私は,自制心などまったくなしで済ませることができる,などと言うつもりはない。それどころか,誰も,自制心なしには首尾一貫した生活を送ることはできない。私が言おうとしているのは,自制心が必要とされるのは,教育が前もって備えていないような,不測の事態の時に限る,ということである。戦時に必要な勇気を努力なしにもたせるように,国民全体を訓練するのは,たとえ可能だとしても,馬鹿げたことだろう。こういう勇気は,例外的・一時的に必要とされるだけであるし,また,あまりにも異常なものなので,塹壕の中で必要な習慣を若者たちに徐々に植え付けられたとしたら,それ以外の教育はことごとく発達を妨げられてしまうだろう。
I do not mean to suggest that self-control can be dispensed with entirely ; on the contrary, no man can live a consistent life without it. What I do mean is, that self-control ought only to be needed in unforeseen situations, for which education has not provided in advance. It would have been foolish, even if it had been possible, to train the whole population to have, without effort, the sort of courage that was needed in the war. This was an exceptional and temporary need, of so extraordinary a kind that all other education would have had to be stunted if the habits required in the trenches had been instilled in youth.

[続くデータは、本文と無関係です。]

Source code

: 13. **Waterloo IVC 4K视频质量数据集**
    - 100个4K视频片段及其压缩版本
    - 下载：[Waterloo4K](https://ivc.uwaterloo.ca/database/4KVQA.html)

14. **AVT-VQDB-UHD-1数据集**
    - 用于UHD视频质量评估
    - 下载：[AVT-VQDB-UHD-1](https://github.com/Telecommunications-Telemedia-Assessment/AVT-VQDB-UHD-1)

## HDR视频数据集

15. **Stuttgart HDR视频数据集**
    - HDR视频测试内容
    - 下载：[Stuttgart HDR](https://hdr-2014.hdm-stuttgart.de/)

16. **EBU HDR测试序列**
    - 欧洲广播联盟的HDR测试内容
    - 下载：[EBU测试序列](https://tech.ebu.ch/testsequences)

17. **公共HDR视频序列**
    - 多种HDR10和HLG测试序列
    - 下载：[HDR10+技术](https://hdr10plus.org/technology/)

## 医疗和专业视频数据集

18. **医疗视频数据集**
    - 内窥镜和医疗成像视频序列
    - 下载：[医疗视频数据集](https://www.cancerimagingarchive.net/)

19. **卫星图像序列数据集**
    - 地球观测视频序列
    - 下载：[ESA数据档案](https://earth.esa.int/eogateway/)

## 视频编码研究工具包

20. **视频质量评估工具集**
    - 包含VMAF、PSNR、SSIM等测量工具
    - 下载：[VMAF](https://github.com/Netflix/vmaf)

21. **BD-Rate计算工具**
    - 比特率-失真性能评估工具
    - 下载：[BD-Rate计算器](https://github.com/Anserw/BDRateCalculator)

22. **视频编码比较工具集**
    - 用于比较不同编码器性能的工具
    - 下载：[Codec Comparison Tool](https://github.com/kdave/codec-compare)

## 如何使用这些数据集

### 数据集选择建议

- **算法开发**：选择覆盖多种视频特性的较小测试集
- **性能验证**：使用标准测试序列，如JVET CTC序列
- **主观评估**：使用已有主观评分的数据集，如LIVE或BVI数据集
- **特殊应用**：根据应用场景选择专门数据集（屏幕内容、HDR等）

出典: On Education, especially in early childhood, 1926, Pt. 2:Education of character, chap. 4: Fear.
詳細情報:https://russell-j.com/beginner/OE04-100.HTM
[寸言]
「常在戦場」(常に、戦場にいるような心構えで真剣に事に当たれ)の精神が好きな人々が少なくない。
下位の者(部下/人によっては国民の大部分)が「常在戦場」の精神で日頃全力を尽くしてくれれば都合が良く、心地良い。だから、若い内に、自衛隊に体験入隊させたほうがよいと考える者までいる。(そういった人々は、「一億◯◯」といった言葉が好きな人が多く、違和感を覚えることがない。「一億総活躍社会」なども同様であろう。